Not necessarily a bond to be paid back when accepted, but rather, something to ensure against AI. "If you assert this is not AI, insert $10. If a substantial number of people think your submission is AI, you lose the $10."
If they didn't read it, then neither will I, otherwise we have this weird arms race where you submit 200 PRs per day to 200 different projects, wasting 1hr of each project, 200 hrs total, while incurring only 8hrs of your time.

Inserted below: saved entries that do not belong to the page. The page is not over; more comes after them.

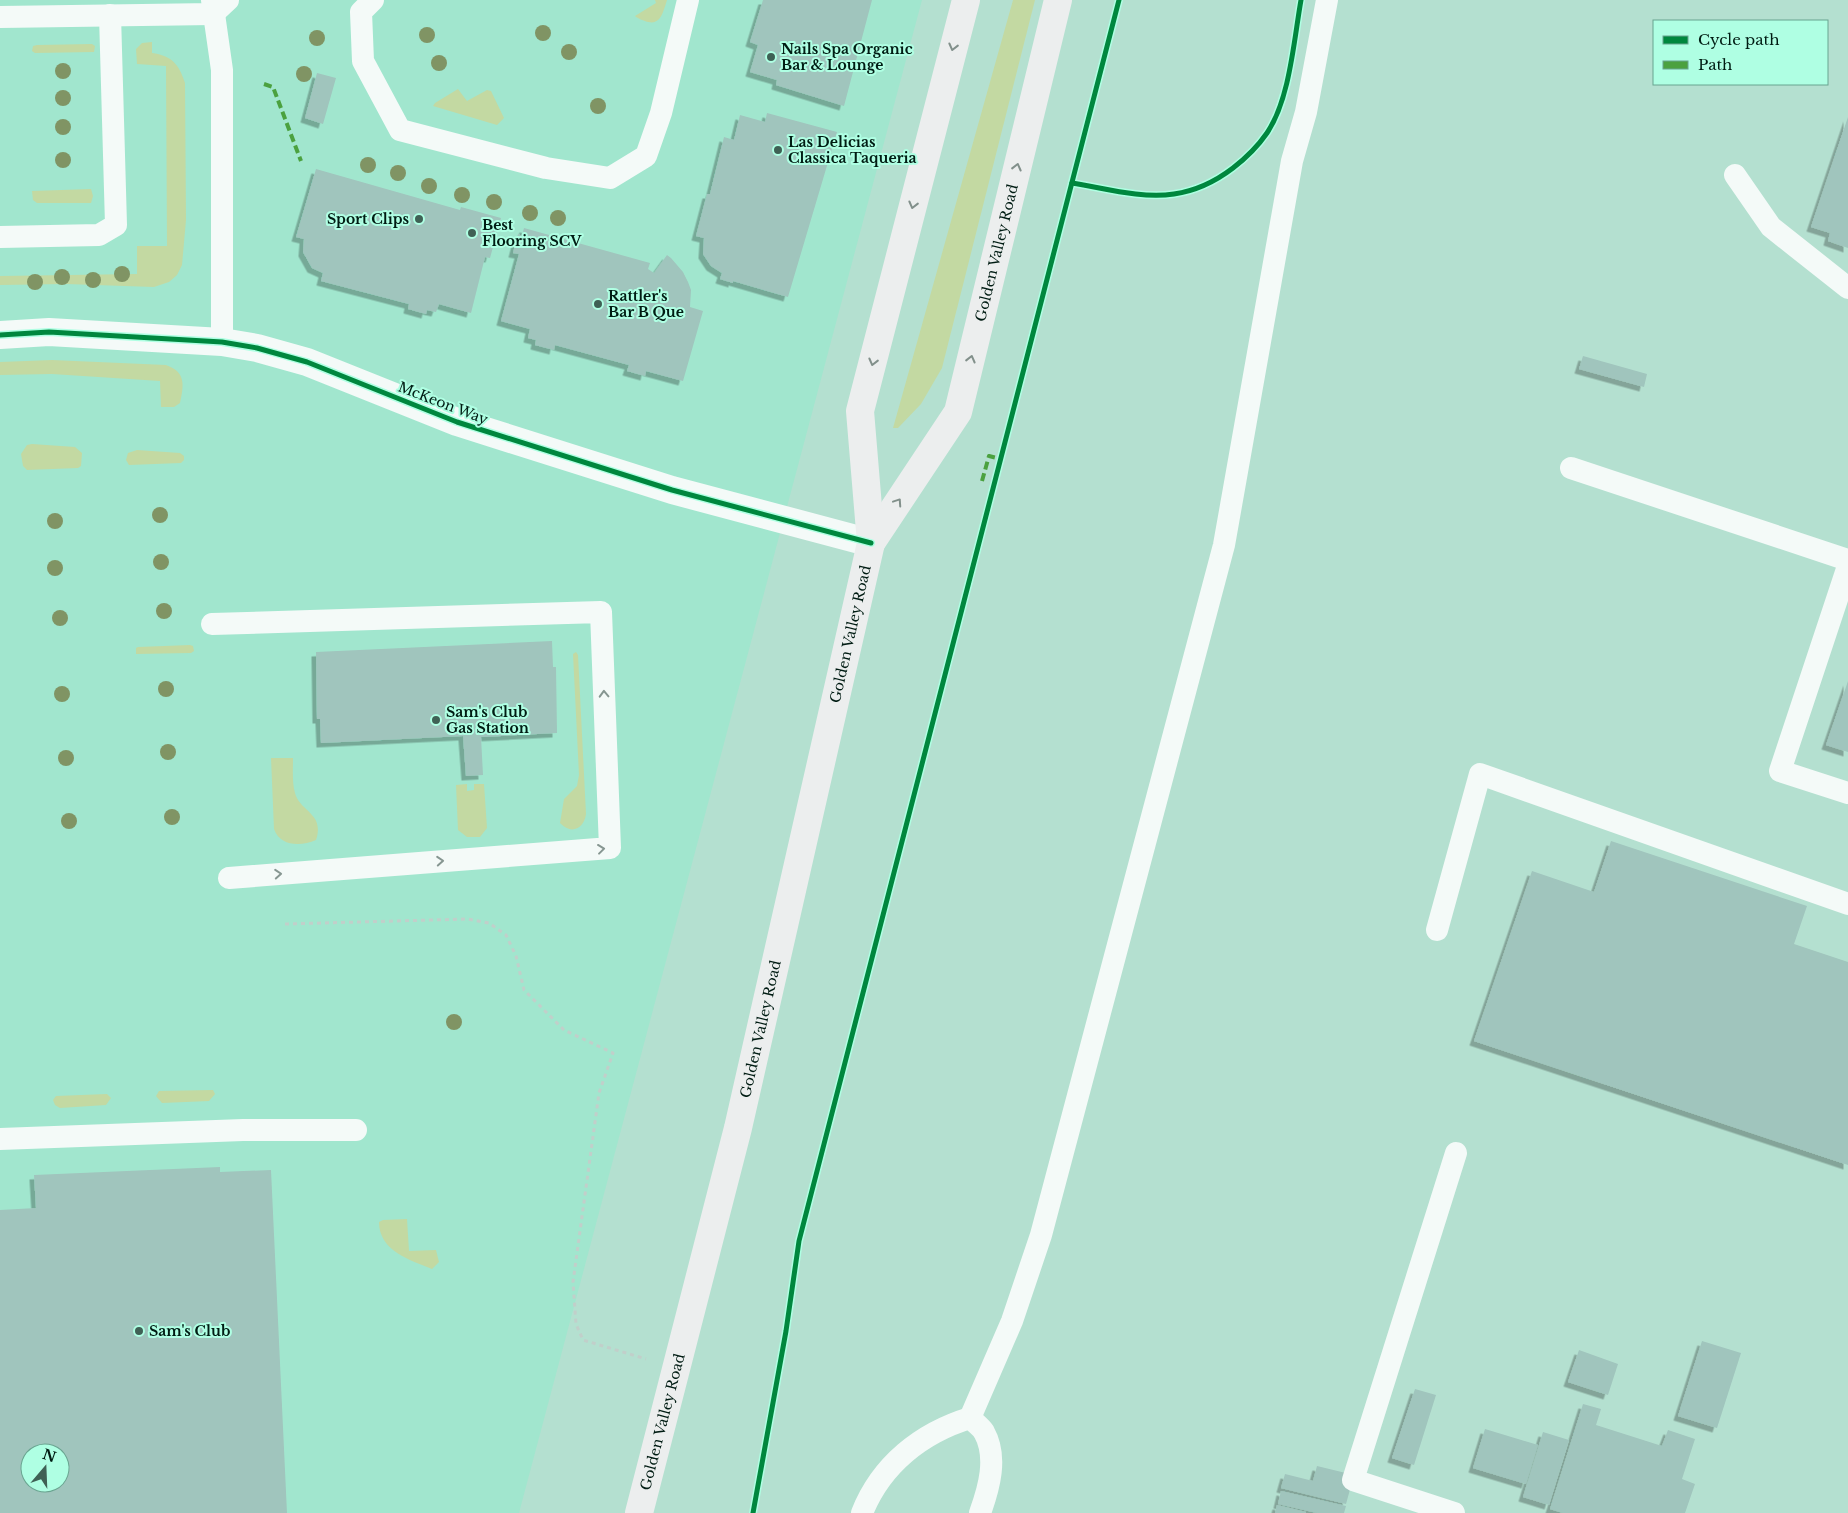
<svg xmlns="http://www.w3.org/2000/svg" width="1848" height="1513" viewBox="0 0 1848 1513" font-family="'Libre Baskerville',serif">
	<defs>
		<filter id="shadow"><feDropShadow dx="-4.5" dy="4.5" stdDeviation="0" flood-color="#0004"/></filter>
	</defs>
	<rect width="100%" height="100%" fill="#b4e0d0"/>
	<!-- built -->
	<path fill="#a1e6ce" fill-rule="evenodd" d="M0,0h922l-403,1513h-519zM30,1453h30v30h-30z"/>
	<!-- green -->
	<g fill="#c3d9a2">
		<path d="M655,0h12c-6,20 -9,29 -31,17l-1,-1 21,-13z"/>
		<path d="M1013,0h22l-93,368 -21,36 -23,24h-5z"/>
		<path d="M152,42v11c20,3 27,11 33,30l1,137 -4,45 -5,10 -8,7 -15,5 -88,-3 -66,1v-9l137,-2v-28h30l-1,-180 -29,-2 -1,-15 6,-6z"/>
		<path d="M92,44l3,2 -1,6 -59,1 -3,-2 1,-5 4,-1z"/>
		<path d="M458,89l9,12 20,-11 4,1 13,27 -7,7 -64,-19 2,-3z"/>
		<path d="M91,189l2,7 -2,7h-54l-4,-3 -1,-9z"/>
		<path d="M52,360l114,5c20,7 18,20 14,38l-6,4h-13l-1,-26 -108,-7 -52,1v-13z"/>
		<path d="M32,444l43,3 7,6 -1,13 -3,2 -51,2 -4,-4 -2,-12 6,-9z"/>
		<path d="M137,450l43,3 4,3v4l-3,3 -52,2 -3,-5 2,-7z"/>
		<path d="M190,645l3,1 1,5 -3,2 -55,1v-6l2,-1z"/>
		<path d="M576,652l2,3 8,159c-2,15 -15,21 -26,9l4,-24 13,-13 2,-11 -6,-121z"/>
		<path d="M271,758h22c0,11 -1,25 2,35 5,19 30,20 21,47 -16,7 -36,6 -42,-11z"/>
		<path d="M467,784v7l7,-1v-6h10l3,44 -7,9h-13l-9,-7 -2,-45z"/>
		<path d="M213,1090l2,4 -6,7 -47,2 -6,-7 3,-5z"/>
		<path d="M107,1094l4,4 -5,7 -46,3 -5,-3 -2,-5 3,-4z"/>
		<path d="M407,1219l2,32 27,-1 3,12 -7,7c-22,-9 -53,-18 -53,-47l4,-2z"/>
	</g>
	<!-- building -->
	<g fill="#a0c5bd" fill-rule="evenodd" filter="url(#shadow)">
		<path d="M763,0h109l-28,106 -68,-21 1,-5 -27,-8 8,-27 -8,-3z"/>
		<path d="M317,73l19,5 -13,46 -18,-6z"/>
		<path d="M767,113l70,19 -49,165 -55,-16v2l-13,-4 2,-6 -11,-7 -8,-12 1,-16 -8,-2 11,-42h3l14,-57 10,3 6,-25 25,7z"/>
		<path d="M1848,117v131l-20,-7 2,-8 -19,-6z"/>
		<path d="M316,169l144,41 1,-3 40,11 -11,40 -5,-1 -14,56 -32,-9 -3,8 -9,-2 -1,4 -18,-5 1,-5 -88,-23 2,-8 -11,-5 -9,-16 1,-13 -8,-2z"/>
		<path d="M524,228l126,35 -2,6 6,4 13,-18 4,3 12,14 5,10 3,8 -1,17 13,4 -20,70 -37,-10 -1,5 -18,-5 2,-6 -74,-20 -1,5 -19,-5 1,-5 -8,-2 2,-9 -29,-8 18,-67 -6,-1 5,-19 4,2z"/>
		<path d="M1583,356l64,18 -3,13 -65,-18z"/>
		<path d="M552,641l1,26h3l1,66 -76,4 2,38 -17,1 -3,-40 -142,7 -1,-24h-3l-1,-67z"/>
		<path d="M1848,681v71l-22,-7z"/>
		<path d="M1611,841l196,65 -13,38 54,18v203l-374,-124 58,-170 62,21z"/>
		<path d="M220,1167v5l51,-2 16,343h-287v-303l36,-2 -2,-33zM30,1453h30v30h-30z"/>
		<path d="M1702,1341l39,12 -24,75 -39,-12z"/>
		<path d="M1579,1350l39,14 -10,31 -40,-13z"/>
		<path d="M1415,1389l21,6 -22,70 -22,-7z"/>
		<path d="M1583,1404l18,5 -5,16 66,21 6,-16 27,9 -13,40 13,5 -10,29h-122l-13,-4z"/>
		<path d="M1485,1429l53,16 -12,39 -53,-16z"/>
		<path d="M1543,1432l26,8 -20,65 -26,-8z"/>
		<path d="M1317,1466l37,9 -8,29 -65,-16 4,-14 28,7z"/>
		<path d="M1281,1491l65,15 -2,7h-27l-39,-9z"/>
		<path d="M1277,1505l29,7v1h-31z"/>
	</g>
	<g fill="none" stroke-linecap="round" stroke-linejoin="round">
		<!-- path -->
		<path stroke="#c1cfca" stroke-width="3" stroke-dasharray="4 4" stroke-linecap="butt" d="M285,924l183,-5 21,4 17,12 10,21 8,34 40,40 49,23 -14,40 -26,189 3,42 7,16 63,19"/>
		<!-- service -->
		<g stroke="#f4faf8" stroke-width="22">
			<path d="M212,0l10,70v272"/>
			<path d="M373,0l-12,12 2,49 37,69 146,38 64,10 36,-22 15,-43 27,-113"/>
			<path d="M0,17l213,-3 15,-14"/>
			<path d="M1735,175l36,52 77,61"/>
			<path d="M0,237l99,-2 17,-10 -6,-210"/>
			<path d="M1571,468l277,92"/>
			<path d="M1848,566l-68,205 68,22"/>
			<path d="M212,624l389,-12 9,236 -381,30"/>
			<path d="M1437,930l43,-156 368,130"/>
			<path d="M0,1139l243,-9h113"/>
			<path d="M970,1418l42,-97 29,-86 183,-690 68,-384 14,-49 21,-112"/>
			<path d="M862,1513c19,-48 59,-80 108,-95 4,4 11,9 14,14 14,25 5,56 -4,81"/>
			<path d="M1454,1513l-101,-33 103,-327"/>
		</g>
		<!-- tertiary -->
		<path stroke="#f4faf8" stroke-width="28" d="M0,335l49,-3 173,10 35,6 50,14 150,60 215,68 199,53"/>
		<!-- primary -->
		<g stroke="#eceeee" stroke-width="28">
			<path id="s1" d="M871,543l87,-131 100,-412"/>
			<path id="s2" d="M639,1513l99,-385 133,-585 -11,-132 106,-411"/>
		</g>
		<!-- quiet -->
		<g stroke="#4ba13f" stroke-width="4" stroke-dasharray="8 4" stroke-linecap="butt">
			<path d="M264,84l9,3 28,74"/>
			<path d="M982,481l7,-25 12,3"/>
		</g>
		<!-- cycleway casing -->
		<g stroke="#afffe3" stroke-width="8">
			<g id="cycleway">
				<path d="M1072,183c32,5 69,16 102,11 21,-3 42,-13 59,-26 13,-10 25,-22 34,-35 23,-34 27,-94 34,-133"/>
				<path d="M0,335l49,-3 173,10 35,6 50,14 150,60 215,68 199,53"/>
				<path d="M753,1513l33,-182 13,-90 320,-1241"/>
			</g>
		</g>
		<!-- cycleway -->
		<use href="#cycleway" stroke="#00873e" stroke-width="5"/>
	</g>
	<!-- trees -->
	<g fill="#809464">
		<circle cx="543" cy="33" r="8"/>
		<circle cx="427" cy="35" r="8"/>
		<circle cx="317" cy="38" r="8"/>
		<circle cx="569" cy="52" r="8"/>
		<circle cx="439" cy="63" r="8"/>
		<circle cx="63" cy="71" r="8"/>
		<circle cx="304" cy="74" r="8"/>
		<circle cx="63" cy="98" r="8"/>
		<circle cx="598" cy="106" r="8"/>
		<circle cx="63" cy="127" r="8"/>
		<circle cx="63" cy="160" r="8"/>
		<circle cx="368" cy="165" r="8"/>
		<circle cx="398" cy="173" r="8"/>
		<circle cx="429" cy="186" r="8"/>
		<circle cx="462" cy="195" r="8"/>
		<circle cx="494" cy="202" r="8"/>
		<circle cx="530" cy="213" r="8"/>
		<circle cx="558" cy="218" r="8"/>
		<circle cx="122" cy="274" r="8"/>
		<circle cx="62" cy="277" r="8"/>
		<circle cx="93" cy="280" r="8"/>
		<circle cx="35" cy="282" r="8"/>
		<circle cx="160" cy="515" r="8"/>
		<circle cx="55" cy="521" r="8"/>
		<circle cx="161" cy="562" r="8"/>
		<circle cx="55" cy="568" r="8"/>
		<circle cx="164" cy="611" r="8"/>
		<circle cx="60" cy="618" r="8"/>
		<circle cx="166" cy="689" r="8"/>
		<circle cx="62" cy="694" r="8"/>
		<circle cx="168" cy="752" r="8"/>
		<circle cx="66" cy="758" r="8"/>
		<circle cx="172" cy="817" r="8"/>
		<circle cx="69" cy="821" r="8"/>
		<circle cx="454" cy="1022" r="8"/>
	</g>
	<!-- one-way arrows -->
	<defs><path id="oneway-chevron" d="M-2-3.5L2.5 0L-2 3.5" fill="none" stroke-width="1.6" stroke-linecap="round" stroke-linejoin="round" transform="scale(1.25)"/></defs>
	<g stroke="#82908b">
		<use href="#oneway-chevron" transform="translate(953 47) rotate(104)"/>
		<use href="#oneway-chevron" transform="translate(1017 167) rotate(-76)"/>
		<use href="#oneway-chevron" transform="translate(913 205) rotate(104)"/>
		<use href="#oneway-chevron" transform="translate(971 359) rotate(-76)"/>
		<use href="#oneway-chevron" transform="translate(873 362) rotate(104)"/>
		<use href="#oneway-chevron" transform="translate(898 502) rotate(-56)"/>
	</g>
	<g stroke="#869691">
		<use href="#oneway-chevron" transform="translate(604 694) rotate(-92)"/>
		<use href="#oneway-chevron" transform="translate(601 849) rotate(-7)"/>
		<use href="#oneway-chevron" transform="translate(440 861) rotate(-4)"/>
		<use href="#oneway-chevron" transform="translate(278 874) rotate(-4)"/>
	</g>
	<!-- markers -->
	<g fill="#3f6155" stroke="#afffe3" stroke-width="2">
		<circle cx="771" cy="57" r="5"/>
		<circle cx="778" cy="150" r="5"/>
		<circle cx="419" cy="219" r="5"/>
		<circle cx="472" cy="233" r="5"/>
		<circle cx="598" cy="304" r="5"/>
		<circle cx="436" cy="720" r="5"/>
		<circle cx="139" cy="1331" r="5"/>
	</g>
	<g text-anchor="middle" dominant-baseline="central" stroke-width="4" stroke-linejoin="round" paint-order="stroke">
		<!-- poi labels -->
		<g font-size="14" font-weight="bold" fill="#001c13" stroke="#afffe3" text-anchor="start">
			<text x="781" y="49">Nails Spa Organic<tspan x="781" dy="16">Bar &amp; Lounge</tspan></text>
			<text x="788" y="142">Las Delicias<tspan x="788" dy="16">Classica Taqueria</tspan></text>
			<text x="409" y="219" text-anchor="end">Sport Clips</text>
			<text x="482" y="225">Best<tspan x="482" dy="16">Flooring SCV</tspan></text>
			<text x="608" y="296">Rattler's<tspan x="608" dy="16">Bar B Que</tspan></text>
			<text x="446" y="712">Sam's Club<tspan x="446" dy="16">Gas Station</tspan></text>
			<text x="149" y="1331">Sam's Club</text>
		</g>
		<!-- street labels -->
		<g font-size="14" fill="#001c13" stroke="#afffe3">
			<text stroke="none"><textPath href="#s1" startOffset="321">Golden Valley Road</textPath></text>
			<text transform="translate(443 403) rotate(21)">McKeon Way</text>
			<text stroke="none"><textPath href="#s2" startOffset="904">Golden Valley Road</textPath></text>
			<text stroke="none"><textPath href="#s2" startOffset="499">Golden Valley Road</textPath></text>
			<text stroke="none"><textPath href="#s2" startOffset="94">Golden Valley Road</textPath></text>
		</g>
	</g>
	<!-- legend -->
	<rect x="1653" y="20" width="175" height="65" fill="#afffe3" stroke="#69a490"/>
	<rect x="1663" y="36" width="25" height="8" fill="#00873e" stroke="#69a490"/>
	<text x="1698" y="45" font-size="15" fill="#001c13">Cycle path</text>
	<rect x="1663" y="61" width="25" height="8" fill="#4ba13f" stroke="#69a490"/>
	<text x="1698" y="70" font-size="15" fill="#001c13">Path</text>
	<!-- north arrow -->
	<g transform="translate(45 1468) rotate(19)"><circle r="24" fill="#afffe3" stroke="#69a490"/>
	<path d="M0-4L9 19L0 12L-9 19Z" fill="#3f6155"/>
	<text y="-8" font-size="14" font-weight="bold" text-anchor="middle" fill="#001c13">N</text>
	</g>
</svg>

If your PR took less time to create and submit than it takes the maintainer to read, then you didn't read your own PR!
Your PR time is writing time + reading time. The maintainer time is reading time only, albeit more carefully.
> A 600-word commit message or sprawling theoretical essay explaining a profound paradigm shift for a single typo correction or theoretical bug.
> Importing a completely nonexistent, hallucinated library called utils.helpers and hoping no one would notice.
There's plenty more. All pretty egregious
Especially the FAQ. It doesn't need to be so snarky.
Why not restrict the agents to writing tests only?
If the tickets are written concisely, any feature request or fix could be reduced to necessary spec files.
This way, any maintainer would be tasked with reviewing the spec files and writing the implementation.
CI is pretty good at gatekeeping based on test suites passing...
If the problem is that we don't trust people who use AI without understanding its output, and we base the gate-keeping on tests that are written on AI, then how can we trust that output?
If your premise is that people would shift to using AI to write tests they don't understand, then that's not necessarily a failing of the contributor.
The contributor might not understand the output, but the maintainer would be able to critique a spec file and determine pretty quickly if implementation would be worthwhile.
This would necessitate a need for small tickets, thereby creating small spec files, and easier review by maintainers.
Also, any PR that included a non spec file could be dismissed patently.
It is possible for users of AI to learn from reading specs.
But if agents are doing the entire thing (reading the ticket, generating the PR, submitting the PR)...then the point of people not understanding is moot.
1: LLMs can write awful tests
2: LLMs can write very useful code, especially when they are working in well-understood areas.
Which comes down to understanding that the LLM is a tool, and it's the job of the programmer to know how to use the LLM and evaluate its output.